Top Image: Ocean Acidification process. Bottom Image: New Horizons spacecraft flies by a Kuiper belt object.


Feature #1: Many problems plague the oceans and the fish and other species that inhabit them: overfishing, pollution, and much more. But perhaps the greatest threat to sea life – and possibly to humans – is ocean acidification.  That’s when the chemistry of the ocean changes and causes seawater to become more acidic because the ocean is absorbing carbon dioxide from the atmosphere. This increase in ocean acidity makes it difficult for many plants and animals in the ocean to make or maintain their shells or skeletons.  The head of the National Oceanic and Atmospheric Administration (NOAA), Jane Lubchenco, recently said that the ocean is becoming more acidic at rates not seen for at least 20 million years, and that’s due mostly to increases in CO2 in the atmosphere.  The threat is so grave that NOAA recently created a distinct Ocean Acidification Program. In May, Dr. Libby Jewett was appointed the first director of the program. We talk with Dr. Jewett find out more about the problem and what she aims to do about it.

Task to carry out: Please pick up the ocean acidification text after its last sentence and carry it forward. The entries have no connection to the ocean acidification text.

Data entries
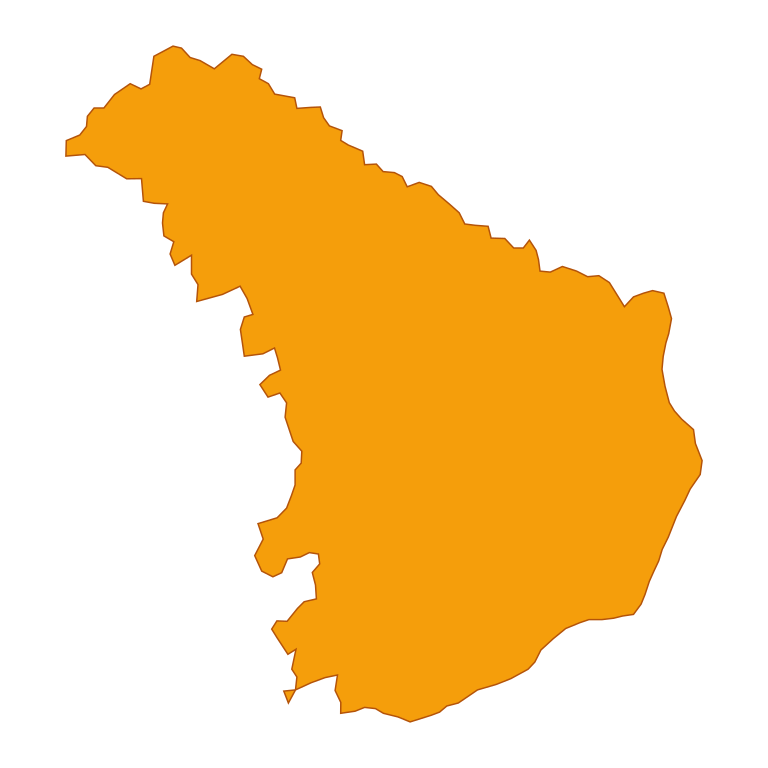 Lobato, Paraná, Brazil
{"feature_id": "56859067B51763712276093", "entity_name": "Lobato", "entity_type": "district", "adm_level": 2, "iso_a3": "BRA", "parent_name": "Brazil", "parent_adm1": "Paraná", "projection": "mercator", "projection_center": [-52.0, -22.979], "detail": "fine", "context": "isolated", "style": "filled", "palette": "amber", "viewbox_px": 768, "rotation_deg": 0, "n_neighbors": 0, "source": "geoboundaries", "source_scale": "gbopen_adm2", "svg_char_len": 2459}
<svg xmlns="http://www.w3.org/2000/svg" viewBox="0 0 768 768"><path d="M340.7,713.3L355.1,711.2L364.6,707.4L375.5,708.6L383.4,713.3L397.9,716.9L410.1,721.9L431.1,715.3L439.6,712.1L446.8,706.0L458.3,703.0L477.5,689.9L496.6,684.3L510.9,678.6L528.1,669.2L534.8,662.1L540.9,650.0L553.1,638.8L565.7,628.5L579.8,622.7L588.9,619.6L601.8,619.6L613.7,618.2L622.6,616.0L633.5,614.4L641.1,604.1L645.0,594.5L649.3,581.4L653.9,571.1L658.7,560.9L662.2,549.4L668.3,537.1L676.5,516.4L684.8,500.5L690.2,489.0L700.2,474.5L702.1,460.6L695.4,443.5L693.5,429.6L681.7,419.2L674.5,411.1L669.3,402.7L665.0,386.2L662.0,369.3L663.2,356.4L665.9,342.9L668.7,333.7L671.5,318.6L668.3,307.1L663.9,293.2L652.6,290.6L643.5,293.2L633.5,296.9L624.4,306.7L617.0,294.8L609.4,282.6L598.9,275.7L587.6,276.7L576.6,271.1L562.4,266.5L550.3,272.1L540.0,271.1L538.5,259.6L536.1,250.4L529.4,240.1L523.3,248.0L513.7,248.0L504.8,238.5L491.1,238.1L488.1,226.3L475.1,225.3L464.8,224.0L459.2,212.8L449.2,203.9L438.3,194.7L431.4,186.4L419.2,182.4L407.2,186.8L402.2,176.6L394.4,172.6L383.1,171.6L376.4,164.1L364.6,164.7L362.7,151.2L348.2,145.0L340.7,140.4L342.1,130.7L329.4,125.9L323.6,117.7L320.3,107.0L310.8,107.4L296.9,108.4L294.7,97.8L274.7,94.1L268.4,83.7L259.3,78.7L261.7,69.2L252.3,64.6L243.4,56.3L231.9,54.3L214.3,68.8L200.1,60.6L190.1,57.5L181.5,48.1L173.0,46.1L153.9,56.3L149.7,84.3L141.0,88.9L130.2,83.7L114.5,94.5L103.9,108.0L94.1,108.0L87.4,116.3L86.5,126.5L79.8,135.0L66.3,140.6L65.9,156.1L85.0,154.5L95.8,165.7L107.8,167.3L126.7,178.8L141.5,178.6L143.4,201.3L154.3,203.3L167.6,203.9L163.4,212.8L162.5,223.0L163.9,235.9L173.8,241.7L170.1,254.0L174.9,265.3L191.5,255.2L191.5,274.1L198.0,284.6L196.7,301.5L222.5,294.4L240.1,286.2L247.1,298.5L252.9,314.4L244.3,317.0L240.4,329.4L242.3,342.3L244.3,356.2L262.9,353.8L274.5,348.0L277.5,357.8L280.5,370.1L269.5,375.3L259.9,384.6L268.0,397.1L279.9,393.0L286.6,402.9L285.1,417.2L293.2,441.5L301.8,451.2L301.2,463.1L295.1,469.9L295.1,485.0L291.4,495.7L286.6,508.1L277.1,517.8L258.0,523.6L263.2,539.1L254.7,555.6L261.7,571.1L272.9,576.8L281.7,572.7L287.5,558.9L300.3,557.0L309.3,552.6L318.4,554.0L319.7,563.9L312.3,572.5L315.5,585.0L316.4,598.9L304.2,601.7L297.5,608.4L287.1,621.3L276.9,620.9L271.7,629.1L277.1,637.8L287.9,654.3L296.0,649.2L291.8,669.2L296.9,677.0L295.5,689.9L311.2,682.7L325.1,677.6L337.5,675.0L335.1,690.5L340.8,702.4L340.7,713.3ZM295.5,689.9L283.8,691.1L288.4,703.0L295.5,689.9Z" fill="#f59e0b" stroke="#b45309" stroke-width="1.5"/></svg>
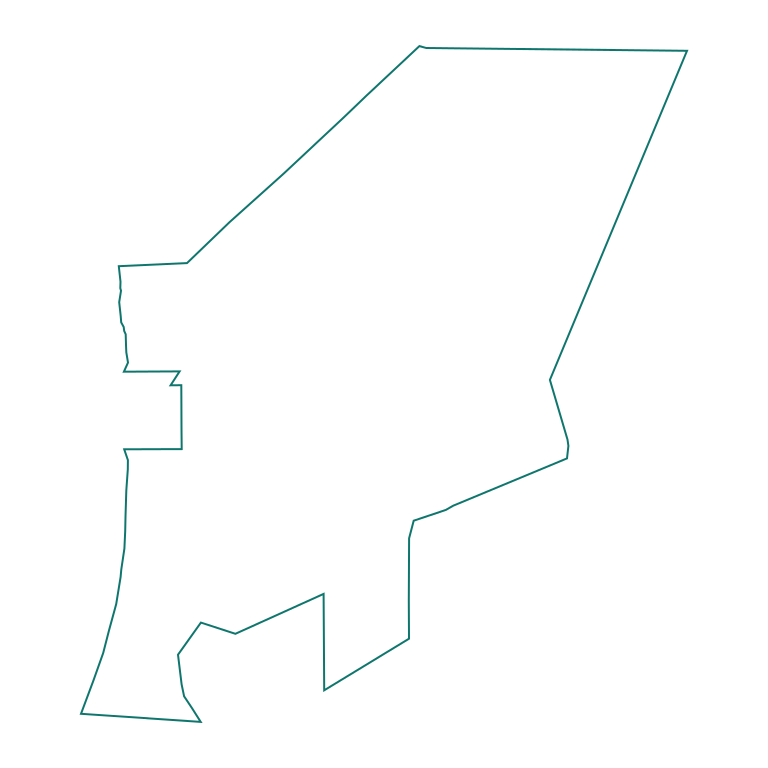 Ouad Naga, Trarza, Mauritania
{"feature_id": "47542326B19423449459947", "entity_name": "Ouad Naga", "entity_type": "district", "adm_level": 2, "iso_a3": "MRT", "parent_name": "Mauritania", "parent_adm1": "Trarza", "projection": "albers", "projection_center": [-15.755, 18.145], "detail": "fine", "context": "isolated", "style": "outline", "palette": "teal", "viewbox_px": 768, "rotation_deg": 0, "n_neighbors": 0, "source": "geoboundaries", "source_scale": "gbopen_adm2", "svg_char_len": 924}
<svg xmlns="http://www.w3.org/2000/svg" viewBox="0 0 768 768"><path d="M419.4,46.1L366.6,95.5L344.6,116.6L284.0,173.3L268.3,187.4L229.5,222.2L187.0,263.1L118.8,266.2L120.5,281.7L120.3,288.2L121.0,290.7L119.2,302.2L120.7,316.0L121.2,322.4L123.7,327.0L124.2,331.0L125.7,334.3L126.0,344.8L126.3,352.3L128.0,362.6L123.9,371.7L141.7,371.6L159.9,371.5L179.1,371.4L179.6,371.4L170.6,385.3L181.3,385.2L181.4,404.5L181.5,428.4L181.7,449.1L150.5,449.2L124.2,449.3L127.9,460.1L127.8,469.5L126.3,490.6L125.5,516.8L125.2,531.2L124.4,548.6L121.3,569.4L120.6,577.0L116.2,604.1L108.9,630.8L103.2,653.0L93.4,680.6L81.0,713.8L200.7,721.9L192.1,708.3L184.1,696.3L181.6,684.3L178.0,654.7L200.9,622.6L235.4,633.8L323.6,593.9L324.2,690.3L409.0,638.7L408.8,600.8L409.1,538.3L413.7,520.7L445.9,509.9L453.2,505.7L567.0,458.4L568.4,445.9L567.5,439.6L549.9,379.9L687.0,50.8L426.2,48.0L419.4,46.1Z" fill="none" stroke="#0f766e" stroke-width="2"/></svg>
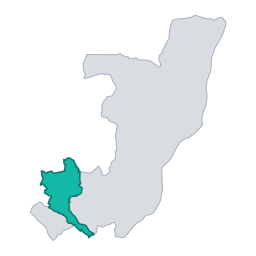 location of Niari within Republic of the Congo
{"feature_id": "COG-3345", "entity_name": "Niari", "entity_type": "Region", "adm_level": 1, "iso_a3": "COG", "parent_name": "Republic of the Congo", "parent_adm1": "", "projection": "albers", "projection_center": [12.665, -3.355], "detail": "fine", "context": "in_parent", "style": "filled", "palette": "teal", "viewbox_px": 256, "rotation_deg": 0, "n_neighbors": 0, "source": "natural_earth", "source_scale": "10m", "svg_char_len": 8232}
<svg xmlns="http://www.w3.org/2000/svg" viewBox="0 0 256 256"><path d="M30.3,212.4L31.8,208.4L33.0,206.5L34.3,205.2L40.0,202.1L40.8,202.2L44.7,206.3L45.9,206.6L47.3,206.5L48.9,206.6L49.7,205.8L49.8,204.8L48.7,203.6L48.5,202.3L49.3,201.0L49.8,199.4L51.0,197.6L51.1,196.8L49.8,195.9L47.2,194.5L45.4,193.1L44.7,191.8L45.2,190.2L46.7,188.8L46.6,188.1L45.3,186.9L44.4,185.6L43.4,184.8L40.8,184.3L41.3,182.5L42.3,180.0L42.5,178.0L41.8,172.8L41.8,171.9L42.5,171.4L44.1,172.0L45.7,172.8L50.0,171.7L51.5,171.5L52.7,172.5L54.5,173.2L64.4,171.1L64.6,168.9L65.2,166.9L65.2,165.4L64.8,164.5L64.3,163.7L64.0,162.3L64.0,160.7L65.0,159.9L68.1,158.0L69.1,158.1L71.3,159.1L73.4,160.7L75.3,164.2L76.5,167.1L78.6,170.7L82.9,172.1L88.1,173.0L90.9,172.8L94.8,169.8L97.1,167.4L97.8,166.1L99.2,166.8L100.6,169.9L101.6,171.1L101.8,172.3L101.2,173.7L101.8,174.6L104.6,175.3L107.0,174.7L108.1,173.4L109.9,171.7L110.0,170.4L109.0,169.4L109.0,168.2L110.0,167.2L111.0,164.5L111.3,162.6L112.3,161.3L114.1,160.5L114.8,159.7L115.8,155.0L115.3,153.4L115.3,152.0L116.4,150.2L116.6,147.3L115.5,135.8L117.3,126.6L117.2,125.5L115.9,124.0L114.3,122.7L110.2,121.7L108.7,120.0L107.5,118.2L106.6,117.6L102.2,116.9L101.2,115.8L101.6,112.9L102.0,108.6L101.8,105.6L102.6,103.2L103.5,101.4L105.5,99.5L106.6,97.2L107.1,96.6L110.9,96.3L112.2,95.3L113.3,94.4L113.8,93.1L115.0,91.0L116.2,89.5L116.3,88.5L116.1,87.2L115.0,84.5L113.6,82.3L112.8,81.5L111.1,76.3L109.6,75.0L106.6,74.4L101.0,73.8L97.6,74.7L92.5,76.4L86.0,78.3L84.4,78.2L83.8,77.4L84.8,76.7L85.3,75.1L84.6,72.8L83.6,70.7L83.1,67.8L83.3,64.2L84.3,60.7L86.3,56.3L86.5,54.5L99.0,54.6L112.4,54.6L117.6,54.7L120.0,53.6L122.4,55.3L123.5,55.7L123.9,55.6L124.8,56.8L127.8,56.7L128.2,56.9L128.5,58.4L131.2,58.4L132.5,58.7L133.6,58.7L135.2,57.8L136.3,58.1L138.4,59.2L139.8,60.2L141.9,59.9L146.7,60.1L150.4,61.0L154.0,63.6L156.4,65.0L158.6,67.2L159.4,66.8L160.6,66.0L160.6,64.1L159.4,61.0L158.9,58.3L159.2,56.1L160.1,54.5L161.7,53.5L161.9,51.8L169.4,37.3L169.2,35.7L169.4,33.2L169.7,30.4L169.7,28.7L170.2,27.6L172.1,21.0L173.2,20.0L174.8,19.2L177.2,19.2L183.4,18.7L189.3,17.6L191.2,17.1L194.8,15.4L196.2,15.4L197.4,16.0L204.5,18.1L206.4,18.9L207.1,18.7L208.2,18.9L209.8,19.0L211.4,18.7L212.4,19.0L213.7,20.3L214.6,20.2L215.7,19.2L217.8,18.2L221.9,17.2L222.6,17.7L224.0,20.1L225.5,20.9L225.7,25.4L222.3,35.2L214.9,48.3L211.2,58.7L211.2,66.3L210.7,71.1L209.5,74.0L206.6,81.9L206.2,88.7L207.1,97.0L206.1,104.8L203.1,112.2L201.8,118.1L202.5,125.1L197.0,131.0L190.1,136.8L185.7,138.5L182.2,140.4L179.7,142.6L177.1,146.5L173.0,154.9L170.8,158.6L168.0,161.7L163.9,165.5L162.3,167.3L161.7,169.9L162.0,174.8L162.3,189.5L160.4,200.7L156.3,208.6L153.3,212.9L150.2,214.3L146.2,215.4L144.3,216.9L143.1,219.1L140.9,221.0L137.5,222.6L133.4,226.6L128.3,232.9L124.9,236.6L123.0,237.5L121.1,237.6L119.1,236.8L117.5,236.7L116.6,237.1L115.3,236.2L115.3,234.7L115.1,232.3L114.2,229.8L116.3,226.3L116.2,225.5L115.1,224.2L114.0,222.3L112.9,222.5L110.6,223.9L108.2,225.0L105.9,225.4L103.2,227.1L101.6,227.1L100.8,226.5L98.9,225.8L97.9,226.0L97.3,226.4L96.9,230.6L96.5,232.4L95.9,233.3L93.1,234.2L91.2,235.5L89.5,236.3L88.5,236.1L84.4,232.9L82.3,230.2L81.0,230.2L80.6,231.0L80.0,230.6L78.0,228.9L75.7,226.1L74.8,225.7L73.5,225.7L71.5,226.7L69.5,228.3L65.8,229.8L62.8,230.6L62.5,231.6L61.8,233.4L60.8,234.4L58.1,234.8L57.2,236.3L54.8,239.3L53.3,240.6L52.9,240.1L52.0,239.3L50.1,237.0L48.2,234.2L47.7,232.9L47.2,232.1L47.1,229.2L44.2,225.8L37.1,219.8L36.3,217.9L30.3,212.4Z" fill="#d9dde1" stroke="#a8b0b8" stroke-width="1"/><path d="M88.9,237.5L88.4,236.4L88.2,235.5L88.1,235.2L87.8,235.0L87.4,234.7L85.9,234.2L85.4,233.9L84.2,232.8L83.5,232.4L83.2,232.1L82.9,231.3L82.4,230.6L82.2,230.2L81.7,229.5L81.0,229.6L80.6,230.2L80.7,231.0L79.5,230.4L77.8,228.4L76.7,227.6L76.2,227.0L75.8,225.8L75.4,225.2L75.0,225.0L74.7,225.0L74.4,225.2L74.0,225.3L73.6,225.2L73.1,224.9L73.0,224.6L72.3,223.9L71.8,223.5L71.5,223.4L71.1,223.2L70.9,223.1L70.7,223.1L69.0,223.2L68.8,223.2L68.6,223.1L68.4,223.0L68.1,222.8L67.2,221.6L67.0,221.2L67.0,220.8L67.0,220.6L67.2,219.3L67.2,219.2L67.0,218.7L66.7,218.3L64.6,215.8L64.3,215.6L64.0,215.5L63.2,215.3L63.0,215.2L62.9,215.0L62.9,214.8L63.0,214.7L62.9,214.5L62.8,214.4L62.5,214.2L61.9,214.0L61.6,214.0L61.1,213.9L60.5,213.7L59.8,213.6L59.0,213.3L58.5,213.2L58.3,213.2L58.2,212.9L58.3,212.6L58.2,212.4L57.7,212.1L57.2,211.8L56.4,211.6L55.6,211.5L55.3,211.4L54.4,211.1L50.9,208.5L50.2,208.1L49.6,208.1L49.4,207.9L49.2,207.8L48.7,207.0L49.1,206.8L49.7,206.4L50.2,205.8L50.4,205.3L50.2,204.7L49.7,204.4L49.1,204.2L48.5,203.9L48.3,203.4L48.3,202.8L49.8,199.3L50.2,198.6L51.3,197.8L51.6,197.2L51.4,196.4L50.4,195.9L49.1,195.6L48.2,195.2L47.1,194.3L46.6,194.0L45.1,193.3L44.9,193.2L44.7,193.0L44.6,192.9L44.7,192.7L44.7,190.9L44.8,190.5L45.2,189.8L45.5,189.7L45.8,189.7L46.4,189.6L47.1,189.2L47.1,188.7L46.7,188.1L44.7,186.0L43.8,184.7L43.4,184.2L42.9,184.0L42.1,184.2L41.1,185.0L40.6,185.1L40.5,184.5L40.7,183.5L40.8,183.3L42.7,180.2L42.9,179.5L43.0,179.0L43.0,178.4L42.9,177.8L42.7,177.2L42.0,176.1L41.8,175.6L41.8,175.1L42.0,173.7L41.9,173.1L41.3,171.6L41.5,171.1L42.5,171.1L43.9,171.5L44.2,171.7L44.4,171.9L44.5,172.1L44.7,172.3L45.6,173.0L46.0,173.3L46.5,173.3L46.9,173.1L47.8,172.2L48.3,172.0L49.3,171.8L50.4,171.5L51.2,171.1L51.5,171.2L51.9,171.6L52.8,172.7L53.6,173.2L54.4,173.3L64.7,171.1L64.4,170.5L64.6,169.7L65.0,168.8L65.1,168.0L65.0,167.0L65.0,166.6L65.2,166.2L65.7,165.4L65.8,165.0L64.8,164.5L64.2,163.7L64.0,162.6L63.8,159.8L63.9,159.5L64.2,159.6L64.5,159.9L65.0,160.4L65.4,160.6L65.8,160.4L65.9,160.1L65.9,159.8L65.9,159.6L66.1,159.3L66.2,159.1L66.4,159.0L67.7,158.1L67.9,158.0L69.2,158.0L70.3,158.4L72.0,159.7L73.3,160.1L73.7,160.4L74.0,161.0L74.6,162.9L74.8,163.5L75.0,163.7L75.4,164.1L75.5,164.2L75.6,164.8L75.5,165.1L76.1,165.4L76.0,165.5L75.9,165.7L75.9,165.8L75.8,166.0L75.7,166.2L75.8,166.3L76.1,166.7L76.2,166.9L76.3,167.1L76.4,167.6L76.7,167.6L77.4,167.3L77.6,167.5L78.1,168.3L78.3,168.6L78.5,169.3L78.5,169.5L78.9,169.7L79.0,169.7L79.1,170.0L78.8,170.2L78.7,170.4L78.6,170.7L78.6,170.9L78.5,171.2L78.4,171.4L78.3,171.6L78.0,171.8L77.9,172.0L78.0,172.2L78.3,172.2L78.6,171.9L78.8,172.1L79.0,172.2L79.1,172.3L79.3,172.2L79.5,172.1L79.9,172.0L80.0,172.1L80.1,172.3L80.1,172.6L79.9,173.7L79.8,178.2L80.1,181.9L80.2,182.3L80.7,183.5L80.7,183.9L80.4,184.0L80.0,184.0L79.8,184.1L79.5,184.4L79.3,184.5L78.9,184.7L78.8,184.8L78.7,184.9L78.7,185.1L78.8,185.2L79.0,185.6L79.1,186.0L79.3,186.3L80.0,186.6L80.4,186.6L80.6,186.6L81.7,187.6L81.9,187.8L82.1,188.0L82.1,188.4L82.1,188.6L81.8,189.4L81.5,190.6L81.6,192.2L81.5,192.4L81.3,192.8L80.4,193.7L79.6,194.1L79.4,194.3L79.1,194.6L78.7,194.8L78.4,194.8L77.8,195.1L77.6,195.1L77.4,195.1L77.0,195.0L76.9,195.0L76.7,195.2L76.8,195.9L76.7,196.1L76.3,196.1L76.2,195.9L75.8,196.0L75.4,196.2L75.2,196.3L74.9,196.3L74.6,196.1L74.3,196.1L74.1,196.1L73.9,196.1L73.3,196.3L73.2,196.4L72.9,196.4L72.1,196.3L71.8,196.3L71.6,196.3L71.3,196.4L70.9,196.7L70.6,196.9L70.4,197.0L70.2,197.2L70.2,197.3L69.9,198.4L69.8,198.9L69.7,198.9L69.6,199.0L69.4,199.1L68.9,199.1L68.7,199.2L68.5,199.3L68.5,199.6L68.8,199.9L68.6,200.2L68.6,200.4L68.9,200.4L69.0,200.6L69.1,200.8L69.1,201.0L69.3,201.3L69.5,201.3L69.9,201.4L69.9,202.2L69.2,202.8L69.0,203.1L68.9,203.3L68.9,203.5L68.8,203.8L68.8,204.2L69.1,205.6L69.4,206.3L69.4,206.5L69.2,206.9L69.2,207.3L69.2,207.5L69.5,208.2L69.5,208.4L69.3,208.5L69.1,208.6L68.8,208.9L68.7,209.2L68.5,209.6L68.6,209.8L69.5,210.4L69.9,210.7L70.1,210.9L70.7,211.7L71.6,213.3L73.0,214.9L73.2,215.0L74.4,215.9L74.9,216.5L75.2,216.9L75.7,217.9L76.6,219.2L78.5,222.8L78.7,223.2L78.8,223.2L79.0,223.2L79.2,223.4L79.5,223.5L79.9,224.0L80.2,224.2L80.4,224.3L80.8,224.3L81.3,224.4L81.5,224.4L81.9,224.3L82.0,224.4L82.2,224.5L82.4,224.6L82.6,224.6L83.0,224.6L83.6,224.7L83.8,224.8L84.0,224.8L84.5,225.0L85.0,225.0L85.4,225.2L85.9,225.7L87.0,227.3L87.2,227.8L87.4,228.1L87.6,228.5L87.9,228.9L88.2,229.3L88.4,229.5L88.6,229.8L88.6,230.0L88.7,230.4L88.8,230.7L88.9,230.9L89.1,231.0L89.5,231.1L91.6,232.4L92.6,232.9L93.1,233.2L93.3,233.4L93.5,233.6L93.6,233.8L93.6,234.0L93.8,234.8L93.5,235.0L93.2,234.8L92.7,234.3L92.4,234.1L92.1,234.2L91.3,234.7L91.5,234.9L91.6,235.1L91.5,235.3L91.3,235.5L89.9,236.5L89.2,237.3L88.9,237.5Z" fill="#14b8a6" stroke="#0f766e" stroke-width="1.5"/></svg>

Exercise output:
Feature #2: Some sciences have a tradition of fruitful interactions between professional researchers and amateurs, and this has been made even more accessible with data being able to be shared over the internet across the world.  Dr. Pamela Gay, an Astronomer at Southern Illinois University, Edwardsville, is the architect and participant in many such collaborations. In addition to her teaching and research, she does extensive public outreach to share the excitement of astronomy (such as her podcast and even finds ways to let anyone with an internet connection make new scientific discoveries and find new worlds that will be visited by spacecraft (  We talk with Dr. Gay about the Zooniverse and her hunt for of icy objects in the outer solar system.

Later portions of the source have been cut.